__Job item__
Restate all the entries exactly as they appear, apart from the pictures.

[Stored entries]
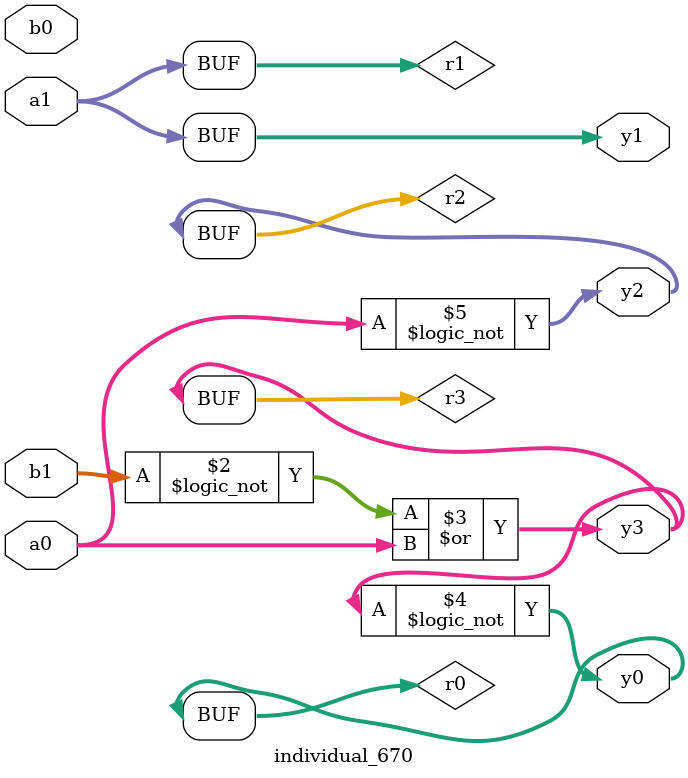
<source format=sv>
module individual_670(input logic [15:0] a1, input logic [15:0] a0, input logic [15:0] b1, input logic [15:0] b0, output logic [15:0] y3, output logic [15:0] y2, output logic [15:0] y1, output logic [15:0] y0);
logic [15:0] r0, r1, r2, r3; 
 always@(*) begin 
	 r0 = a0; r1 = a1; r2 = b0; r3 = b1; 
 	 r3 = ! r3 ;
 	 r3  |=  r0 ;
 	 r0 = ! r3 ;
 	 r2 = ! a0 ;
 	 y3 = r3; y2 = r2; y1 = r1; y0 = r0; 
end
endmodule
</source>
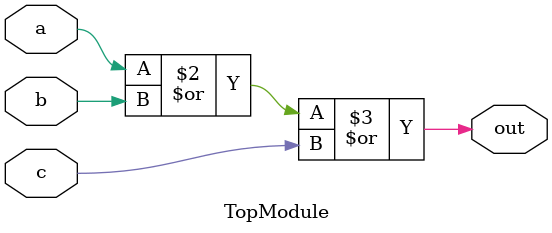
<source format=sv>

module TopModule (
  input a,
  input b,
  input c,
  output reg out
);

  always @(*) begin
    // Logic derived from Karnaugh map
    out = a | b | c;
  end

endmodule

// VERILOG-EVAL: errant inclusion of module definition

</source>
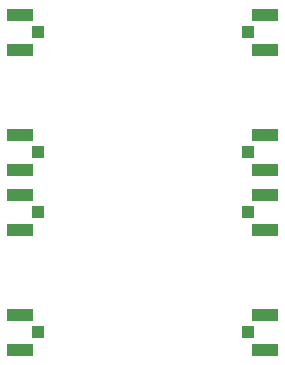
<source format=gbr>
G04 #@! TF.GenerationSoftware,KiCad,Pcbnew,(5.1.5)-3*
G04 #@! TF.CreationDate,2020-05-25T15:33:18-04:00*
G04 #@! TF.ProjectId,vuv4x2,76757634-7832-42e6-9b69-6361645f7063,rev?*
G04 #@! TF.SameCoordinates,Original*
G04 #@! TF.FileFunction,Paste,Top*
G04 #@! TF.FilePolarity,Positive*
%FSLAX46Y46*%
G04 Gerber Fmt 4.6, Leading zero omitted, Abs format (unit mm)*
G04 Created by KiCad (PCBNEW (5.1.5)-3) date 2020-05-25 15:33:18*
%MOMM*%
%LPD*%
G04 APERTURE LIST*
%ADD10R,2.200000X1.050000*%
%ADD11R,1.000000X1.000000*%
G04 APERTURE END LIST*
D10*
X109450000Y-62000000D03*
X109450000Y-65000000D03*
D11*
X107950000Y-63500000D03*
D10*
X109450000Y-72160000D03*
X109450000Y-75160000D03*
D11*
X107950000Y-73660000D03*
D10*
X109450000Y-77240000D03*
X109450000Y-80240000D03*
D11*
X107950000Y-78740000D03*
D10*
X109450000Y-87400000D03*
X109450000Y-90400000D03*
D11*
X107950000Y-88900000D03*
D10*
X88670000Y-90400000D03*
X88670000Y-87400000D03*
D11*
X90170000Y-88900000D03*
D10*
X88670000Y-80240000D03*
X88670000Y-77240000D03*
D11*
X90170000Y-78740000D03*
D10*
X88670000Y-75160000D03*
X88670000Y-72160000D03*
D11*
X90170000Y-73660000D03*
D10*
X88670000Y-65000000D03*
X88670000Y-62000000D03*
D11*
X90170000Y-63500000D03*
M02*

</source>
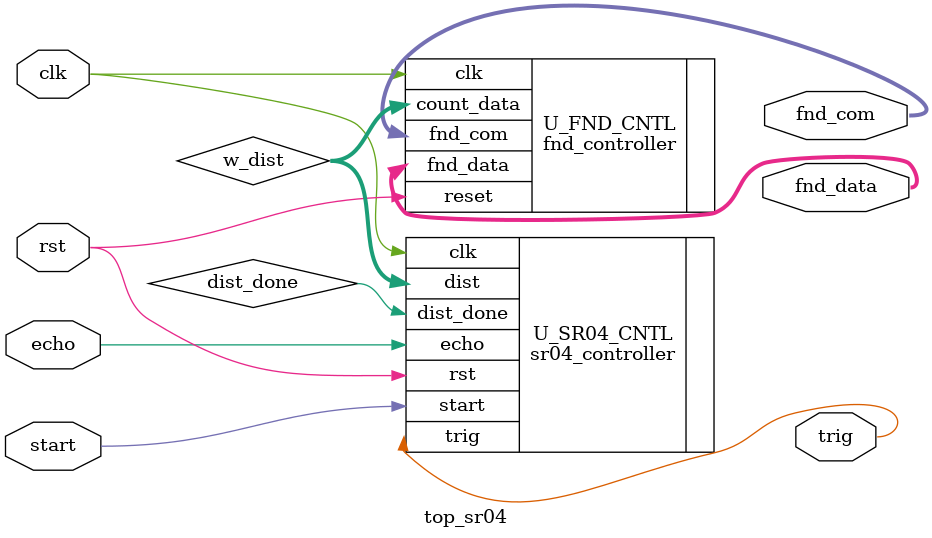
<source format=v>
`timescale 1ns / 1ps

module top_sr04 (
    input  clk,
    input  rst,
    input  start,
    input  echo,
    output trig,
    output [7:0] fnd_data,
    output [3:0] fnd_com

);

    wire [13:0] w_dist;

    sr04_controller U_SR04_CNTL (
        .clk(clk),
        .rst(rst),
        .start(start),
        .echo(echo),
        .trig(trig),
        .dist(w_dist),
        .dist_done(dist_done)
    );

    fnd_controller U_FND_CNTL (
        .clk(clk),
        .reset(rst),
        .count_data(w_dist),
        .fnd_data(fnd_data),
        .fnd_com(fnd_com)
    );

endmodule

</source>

__Expected answer__
<source format=sv>
module individual_670(input logic [15:0] a1, input logic [15:0] a0, input logic [15:0] b1, input logic [15:0] b0, output logic [15:0] y3, output logic [15:0] y2, output logic [15:0] y1, output logic [15:0] y0);
logic [15:0] r0, r1, r2, r3; 
 always@(*) begin 
	 r0 = a0; r1 = a1; r2 = b0; r3 = b1; 
 	 r3 = ! r3 ;
 	 r3  |=  r0 ;
 	 r0 = ! r3 ;
 	 r2 = ! a0 ;
 	 y3 = r3; y2 = r2; y1 = r1; y0 = r0; 
end
endmodule
</source>
<source format=sv>

module TopModule (
  input a,
  input b,
  input c,
  output reg out
);

  always @(*) begin
    // Logic derived from Karnaugh map
    out = a | b | c;
  end

endmodule

// VERILOG-EVAL: errant inclusion of module definition

</source>
<source format=gbr>
G04 #@! TF.GenerationSoftware,KiCad,Pcbnew,(5.1.5)-3*
G04 #@! TF.CreationDate,2020-05-25T15:33:18-04:00*
G04 #@! TF.ProjectId,vuv4x2,76757634-7832-42e6-9b69-6361645f7063,rev?*
G04 #@! TF.SameCoordinates,Original*
G04 #@! TF.FileFunction,Paste,Top*
G04 #@! TF.FilePolarity,Positive*
%FSLAX46Y46*%
G04 Gerber Fmt 4.6, Leading zero omitted, Abs format (unit mm)*
G04 Created by KiCad (PCBNEW (5.1.5)-3) date 2020-05-25 15:33:18*
%MOMM*%
%LPD*%
G04 APERTURE LIST*
%ADD10R,2.200000X1.050000*%
%ADD11R,1.000000X1.000000*%
G04 APERTURE END LIST*
D10*
X109450000Y-62000000D03*
X109450000Y-65000000D03*
D11*
X107950000Y-63500000D03*
D10*
X109450000Y-72160000D03*
X109450000Y-75160000D03*
D11*
X107950000Y-73660000D03*
D10*
X109450000Y-77240000D03*
X109450000Y-80240000D03*
D11*
X107950000Y-78740000D03*
D10*
X109450000Y-87400000D03*
X109450000Y-90400000D03*
D11*
X107950000Y-88900000D03*
D10*
X88670000Y-90400000D03*
X88670000Y-87400000D03*
D11*
X90170000Y-88900000D03*
D10*
X88670000Y-80240000D03*
X88670000Y-77240000D03*
D11*
X90170000Y-78740000D03*
D10*
X88670000Y-75160000D03*
X88670000Y-72160000D03*
D11*
X90170000Y-73660000D03*
D10*
X88670000Y-65000000D03*
X88670000Y-62000000D03*
D11*
X90170000Y-63500000D03*
M02*

</source>
<source format=v>
`timescale 1ns / 1ps

module top_sr04 (
    input  clk,
    input  rst,
    input  start,
    input  echo,
    output trig,
    output [7:0] fnd_data,
    output [3:0] fnd_com

);

    wire [13:0] w_dist;

    sr04_controller U_SR04_CNTL (
        .clk(clk),
        .rst(rst),
        .start(start),
        .echo(echo),
        .trig(trig),
        .dist(w_dist),
        .dist_done(dist_done)
    );

    fnd_controller U_FND_CNTL (
        .clk(clk),
        .reset(rst),
        .count_data(w_dist),
        .fnd_data(fnd_data),
        .fnd_com(fnd_com)
    );

endmodule

</source>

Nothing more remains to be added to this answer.